Last week, shortly before the Nasrallah speech, Prime Minister Binyamin Netanyahu phoned French President Emmanuel Macron and asked him to receive a top-ranking Israeli delegation led by President Reuven Rivlin and Air Force chief Maj. Gen. Amikam Nurkin. They would put before French Air Force and Intelligence officers maps showing the locations of the Hizballah plants in Lebanon and Syria where its Iranian missiles were being outfitted with new guidance systems. Netanyahu wished Paris to pass the warning to Hizballah to dismantle those plants, or else Israel would bomb the missiles.

Netanyahu asked President Macron to pass the warning through the Lebanese President Michel Aoun when he paid a scheduled visit to Beirut in early February

Thisplan did not work out. On Sunday, Jan. 27, after the Israeli delegation returned from Paris, Lebanese government sources disclosed a notice from Macron that he would call off his Beirut trip if the formation of a Lebanese government remained stalled.

Israel’s last diplomatic pathway to Hizballah had dried up and no alternative was in sight – which is exactly what Hassan Nasrallah intended, DEBKA Weekly’s intelligence sources report.
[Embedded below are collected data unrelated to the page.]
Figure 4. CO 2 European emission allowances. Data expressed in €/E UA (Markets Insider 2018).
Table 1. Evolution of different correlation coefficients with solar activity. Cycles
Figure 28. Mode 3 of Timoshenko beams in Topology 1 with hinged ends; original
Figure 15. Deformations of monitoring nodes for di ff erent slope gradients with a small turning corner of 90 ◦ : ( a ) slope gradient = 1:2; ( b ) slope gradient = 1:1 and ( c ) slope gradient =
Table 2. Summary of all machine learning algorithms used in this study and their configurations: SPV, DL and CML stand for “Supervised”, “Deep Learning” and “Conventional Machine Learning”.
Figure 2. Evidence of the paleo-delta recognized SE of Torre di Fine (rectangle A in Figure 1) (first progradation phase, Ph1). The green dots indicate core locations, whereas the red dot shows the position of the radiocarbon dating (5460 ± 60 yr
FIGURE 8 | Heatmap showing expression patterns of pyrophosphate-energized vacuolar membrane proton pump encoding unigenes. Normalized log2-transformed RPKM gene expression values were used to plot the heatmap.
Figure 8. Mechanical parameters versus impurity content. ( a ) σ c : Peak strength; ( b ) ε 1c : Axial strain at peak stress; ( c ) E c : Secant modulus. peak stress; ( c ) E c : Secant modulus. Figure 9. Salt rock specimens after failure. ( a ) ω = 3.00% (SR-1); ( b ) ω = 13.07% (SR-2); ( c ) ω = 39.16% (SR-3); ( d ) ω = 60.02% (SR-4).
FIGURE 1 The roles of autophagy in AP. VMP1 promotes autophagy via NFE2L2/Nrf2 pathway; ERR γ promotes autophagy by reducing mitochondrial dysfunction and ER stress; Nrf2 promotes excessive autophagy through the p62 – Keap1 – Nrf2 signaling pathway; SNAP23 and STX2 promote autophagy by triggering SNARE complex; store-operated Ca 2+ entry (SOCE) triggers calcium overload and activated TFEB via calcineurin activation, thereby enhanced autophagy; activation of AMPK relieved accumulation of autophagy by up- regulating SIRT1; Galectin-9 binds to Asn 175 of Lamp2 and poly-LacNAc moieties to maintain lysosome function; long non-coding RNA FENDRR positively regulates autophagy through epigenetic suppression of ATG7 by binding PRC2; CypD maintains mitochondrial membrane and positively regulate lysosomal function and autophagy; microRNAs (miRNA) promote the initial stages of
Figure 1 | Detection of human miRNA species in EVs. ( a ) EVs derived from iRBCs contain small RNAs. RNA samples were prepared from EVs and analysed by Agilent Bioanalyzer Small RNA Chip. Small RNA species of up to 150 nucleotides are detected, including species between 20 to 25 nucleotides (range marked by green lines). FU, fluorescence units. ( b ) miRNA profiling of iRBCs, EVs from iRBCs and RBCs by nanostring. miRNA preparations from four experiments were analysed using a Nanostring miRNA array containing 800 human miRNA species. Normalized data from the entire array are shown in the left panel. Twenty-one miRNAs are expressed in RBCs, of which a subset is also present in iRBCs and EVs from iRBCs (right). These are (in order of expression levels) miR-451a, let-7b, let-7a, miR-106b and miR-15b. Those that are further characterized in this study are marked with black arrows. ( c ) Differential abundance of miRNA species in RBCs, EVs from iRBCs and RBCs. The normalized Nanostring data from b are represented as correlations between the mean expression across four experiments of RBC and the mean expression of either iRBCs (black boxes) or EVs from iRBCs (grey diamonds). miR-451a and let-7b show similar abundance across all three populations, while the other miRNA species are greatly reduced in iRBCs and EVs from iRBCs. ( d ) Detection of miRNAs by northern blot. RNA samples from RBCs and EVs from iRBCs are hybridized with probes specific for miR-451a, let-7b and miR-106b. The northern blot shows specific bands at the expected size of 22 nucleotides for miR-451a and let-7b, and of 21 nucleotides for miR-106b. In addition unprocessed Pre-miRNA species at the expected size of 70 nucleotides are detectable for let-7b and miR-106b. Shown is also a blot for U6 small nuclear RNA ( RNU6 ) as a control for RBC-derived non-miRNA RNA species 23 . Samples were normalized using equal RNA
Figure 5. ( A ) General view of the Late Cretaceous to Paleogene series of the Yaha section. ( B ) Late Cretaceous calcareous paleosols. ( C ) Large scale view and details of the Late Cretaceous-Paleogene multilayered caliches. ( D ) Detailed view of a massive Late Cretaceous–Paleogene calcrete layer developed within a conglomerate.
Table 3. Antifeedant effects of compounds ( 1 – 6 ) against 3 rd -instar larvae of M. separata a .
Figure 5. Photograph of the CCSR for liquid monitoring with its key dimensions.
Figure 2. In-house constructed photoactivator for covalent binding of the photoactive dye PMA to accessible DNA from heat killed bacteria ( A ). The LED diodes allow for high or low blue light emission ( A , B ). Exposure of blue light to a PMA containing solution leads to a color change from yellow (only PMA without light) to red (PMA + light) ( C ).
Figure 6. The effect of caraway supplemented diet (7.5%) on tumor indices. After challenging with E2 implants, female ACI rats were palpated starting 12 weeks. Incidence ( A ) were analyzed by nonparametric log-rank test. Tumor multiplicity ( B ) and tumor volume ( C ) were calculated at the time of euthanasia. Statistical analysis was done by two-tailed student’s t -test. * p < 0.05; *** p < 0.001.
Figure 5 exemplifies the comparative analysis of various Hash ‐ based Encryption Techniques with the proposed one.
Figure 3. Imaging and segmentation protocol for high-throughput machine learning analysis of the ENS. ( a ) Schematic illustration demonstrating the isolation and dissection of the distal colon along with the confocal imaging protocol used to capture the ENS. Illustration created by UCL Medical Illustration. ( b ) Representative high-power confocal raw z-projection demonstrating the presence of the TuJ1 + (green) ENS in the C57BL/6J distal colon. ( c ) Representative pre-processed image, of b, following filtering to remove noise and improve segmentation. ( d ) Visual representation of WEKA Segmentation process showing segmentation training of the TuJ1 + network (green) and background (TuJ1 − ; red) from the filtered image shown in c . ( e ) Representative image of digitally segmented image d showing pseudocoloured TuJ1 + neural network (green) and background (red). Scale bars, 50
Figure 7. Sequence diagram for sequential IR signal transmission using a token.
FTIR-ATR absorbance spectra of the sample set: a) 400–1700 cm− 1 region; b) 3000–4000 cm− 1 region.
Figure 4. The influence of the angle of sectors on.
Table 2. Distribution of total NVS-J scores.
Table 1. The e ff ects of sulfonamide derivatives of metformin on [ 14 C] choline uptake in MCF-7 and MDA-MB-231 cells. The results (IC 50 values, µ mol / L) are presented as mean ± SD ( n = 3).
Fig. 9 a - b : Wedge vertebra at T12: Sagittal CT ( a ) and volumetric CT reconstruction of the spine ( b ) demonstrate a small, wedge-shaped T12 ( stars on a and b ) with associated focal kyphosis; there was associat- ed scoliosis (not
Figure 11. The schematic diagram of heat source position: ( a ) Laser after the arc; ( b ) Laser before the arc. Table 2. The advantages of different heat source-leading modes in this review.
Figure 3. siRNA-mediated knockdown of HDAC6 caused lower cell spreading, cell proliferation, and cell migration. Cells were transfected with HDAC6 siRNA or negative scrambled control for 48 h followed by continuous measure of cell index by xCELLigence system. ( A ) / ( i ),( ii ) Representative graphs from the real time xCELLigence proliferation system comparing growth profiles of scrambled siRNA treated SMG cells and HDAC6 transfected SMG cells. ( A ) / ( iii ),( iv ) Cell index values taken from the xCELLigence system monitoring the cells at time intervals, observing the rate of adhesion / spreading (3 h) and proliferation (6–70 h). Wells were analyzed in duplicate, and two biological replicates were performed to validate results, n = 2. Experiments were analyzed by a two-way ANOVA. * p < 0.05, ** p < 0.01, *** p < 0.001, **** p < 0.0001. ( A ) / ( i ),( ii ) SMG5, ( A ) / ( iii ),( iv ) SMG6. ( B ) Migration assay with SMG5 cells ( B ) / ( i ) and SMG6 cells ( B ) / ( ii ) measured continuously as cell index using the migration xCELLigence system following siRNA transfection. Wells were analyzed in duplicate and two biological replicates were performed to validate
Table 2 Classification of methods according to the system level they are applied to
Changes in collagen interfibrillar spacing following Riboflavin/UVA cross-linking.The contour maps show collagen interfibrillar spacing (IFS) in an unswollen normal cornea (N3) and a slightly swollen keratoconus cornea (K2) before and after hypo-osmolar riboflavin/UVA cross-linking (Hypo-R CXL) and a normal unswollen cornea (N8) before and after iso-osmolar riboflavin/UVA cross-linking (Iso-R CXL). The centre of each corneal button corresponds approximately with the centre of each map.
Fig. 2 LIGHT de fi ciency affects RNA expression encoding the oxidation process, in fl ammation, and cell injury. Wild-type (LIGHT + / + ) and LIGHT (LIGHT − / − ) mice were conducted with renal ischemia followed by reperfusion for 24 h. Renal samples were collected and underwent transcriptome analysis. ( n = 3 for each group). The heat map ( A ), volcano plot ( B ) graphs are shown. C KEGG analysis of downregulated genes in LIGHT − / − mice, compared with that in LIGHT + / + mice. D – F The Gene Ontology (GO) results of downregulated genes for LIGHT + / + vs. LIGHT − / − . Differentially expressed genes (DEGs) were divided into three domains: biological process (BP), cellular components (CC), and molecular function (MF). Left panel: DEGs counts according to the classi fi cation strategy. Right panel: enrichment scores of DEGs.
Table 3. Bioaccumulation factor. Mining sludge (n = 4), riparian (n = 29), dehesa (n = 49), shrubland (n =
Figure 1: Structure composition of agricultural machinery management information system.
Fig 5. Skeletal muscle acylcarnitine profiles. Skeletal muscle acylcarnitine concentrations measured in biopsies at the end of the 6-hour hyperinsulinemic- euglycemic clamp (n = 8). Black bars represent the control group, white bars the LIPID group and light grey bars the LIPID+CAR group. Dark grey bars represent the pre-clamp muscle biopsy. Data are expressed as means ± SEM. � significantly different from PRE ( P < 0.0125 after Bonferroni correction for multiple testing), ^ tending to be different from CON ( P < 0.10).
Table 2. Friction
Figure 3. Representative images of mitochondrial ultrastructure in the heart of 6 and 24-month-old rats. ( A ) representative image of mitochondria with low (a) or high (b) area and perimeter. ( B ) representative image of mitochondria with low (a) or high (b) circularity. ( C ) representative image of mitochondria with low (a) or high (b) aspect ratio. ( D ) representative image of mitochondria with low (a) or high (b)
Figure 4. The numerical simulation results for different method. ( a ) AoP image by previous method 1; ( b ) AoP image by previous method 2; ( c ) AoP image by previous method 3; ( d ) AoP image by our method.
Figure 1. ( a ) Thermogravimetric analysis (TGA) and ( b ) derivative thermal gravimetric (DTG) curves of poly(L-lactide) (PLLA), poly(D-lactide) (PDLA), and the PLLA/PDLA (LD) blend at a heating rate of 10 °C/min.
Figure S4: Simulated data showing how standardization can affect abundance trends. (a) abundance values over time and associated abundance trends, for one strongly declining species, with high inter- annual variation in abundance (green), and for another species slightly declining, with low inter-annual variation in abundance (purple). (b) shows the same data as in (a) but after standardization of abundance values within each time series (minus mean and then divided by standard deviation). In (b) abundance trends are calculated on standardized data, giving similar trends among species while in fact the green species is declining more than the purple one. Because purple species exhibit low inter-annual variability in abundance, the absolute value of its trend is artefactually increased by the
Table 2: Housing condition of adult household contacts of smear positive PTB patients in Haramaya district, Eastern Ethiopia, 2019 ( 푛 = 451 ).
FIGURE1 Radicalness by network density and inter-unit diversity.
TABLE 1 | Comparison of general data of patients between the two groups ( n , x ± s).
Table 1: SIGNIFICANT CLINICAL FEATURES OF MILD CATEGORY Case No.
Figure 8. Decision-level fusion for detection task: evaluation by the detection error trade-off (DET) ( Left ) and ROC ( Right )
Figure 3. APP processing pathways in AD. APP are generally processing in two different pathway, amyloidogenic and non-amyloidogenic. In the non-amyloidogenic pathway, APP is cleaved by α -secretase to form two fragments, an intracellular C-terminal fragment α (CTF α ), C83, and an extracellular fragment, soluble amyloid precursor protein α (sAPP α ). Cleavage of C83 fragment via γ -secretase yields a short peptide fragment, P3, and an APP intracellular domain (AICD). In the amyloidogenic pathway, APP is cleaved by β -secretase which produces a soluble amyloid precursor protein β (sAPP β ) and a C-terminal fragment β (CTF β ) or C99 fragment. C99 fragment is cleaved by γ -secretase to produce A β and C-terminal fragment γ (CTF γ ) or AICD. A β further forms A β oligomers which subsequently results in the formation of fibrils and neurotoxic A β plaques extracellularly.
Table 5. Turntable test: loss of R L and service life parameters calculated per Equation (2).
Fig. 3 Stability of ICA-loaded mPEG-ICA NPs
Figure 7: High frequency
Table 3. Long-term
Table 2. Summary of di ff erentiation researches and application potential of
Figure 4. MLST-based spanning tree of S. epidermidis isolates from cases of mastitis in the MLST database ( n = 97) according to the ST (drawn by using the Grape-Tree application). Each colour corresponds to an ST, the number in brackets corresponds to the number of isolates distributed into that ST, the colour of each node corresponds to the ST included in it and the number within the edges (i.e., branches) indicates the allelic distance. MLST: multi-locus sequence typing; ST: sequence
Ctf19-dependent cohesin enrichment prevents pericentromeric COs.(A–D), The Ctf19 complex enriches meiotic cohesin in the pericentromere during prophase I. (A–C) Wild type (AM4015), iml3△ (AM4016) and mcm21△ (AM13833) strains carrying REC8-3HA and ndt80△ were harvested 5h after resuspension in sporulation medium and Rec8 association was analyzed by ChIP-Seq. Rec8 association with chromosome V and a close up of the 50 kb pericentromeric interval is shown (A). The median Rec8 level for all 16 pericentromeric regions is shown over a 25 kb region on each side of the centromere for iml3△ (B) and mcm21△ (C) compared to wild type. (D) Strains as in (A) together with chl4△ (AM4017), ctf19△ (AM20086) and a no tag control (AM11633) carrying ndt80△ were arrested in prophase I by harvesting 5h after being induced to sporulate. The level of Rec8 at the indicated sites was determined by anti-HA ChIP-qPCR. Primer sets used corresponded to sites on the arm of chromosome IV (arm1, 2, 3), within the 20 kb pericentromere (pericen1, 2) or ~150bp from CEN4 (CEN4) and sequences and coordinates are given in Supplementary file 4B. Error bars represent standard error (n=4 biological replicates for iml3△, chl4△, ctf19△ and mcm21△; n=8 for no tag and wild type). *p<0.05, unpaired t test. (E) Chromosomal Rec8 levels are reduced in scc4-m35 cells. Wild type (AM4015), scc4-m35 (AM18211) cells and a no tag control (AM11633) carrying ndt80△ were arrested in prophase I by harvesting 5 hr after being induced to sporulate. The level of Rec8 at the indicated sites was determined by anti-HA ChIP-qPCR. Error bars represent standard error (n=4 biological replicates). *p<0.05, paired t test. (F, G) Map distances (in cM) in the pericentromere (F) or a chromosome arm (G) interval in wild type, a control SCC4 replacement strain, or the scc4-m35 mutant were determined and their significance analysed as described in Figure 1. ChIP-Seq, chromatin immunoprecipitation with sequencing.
At the age of 60, Hizballah’s leader has managed to disable national government as the appropriate address for contracting business with Lebanon, elevating himself as the sole center of power and decision-making in the Lebanese capital. He has been able to blend the national power structure with his own organization and merge Lebanon’s national interests with the goals of revolutionary Tehran and the ruling regime in Damascus. Nasrallah rules the roost through a triumvirate of officials he has put in place at the top of Beirut’s official hierarchy. It is composed of the Christian Maronite President Aoun, commander in chief of the Lebanese army Gen. Joseph Aoun, and the president’s son-in-law, Foreign Minister Gebrane Bassile.

For Nasrallah and this threesome, a functioning parliament and stable government in Beirut is a superfluous impediment to their absolute rule. Productive negotiations to form a functioning government therefore dragged on month after month until Thursday, Jan. 31, when a national accord was finally forged for a new government in Beirut to be tailored to Hizballah’s dictates. Nasrallah’s threat to use his missiles against Israel should be treated as coming from the horse’s mouth.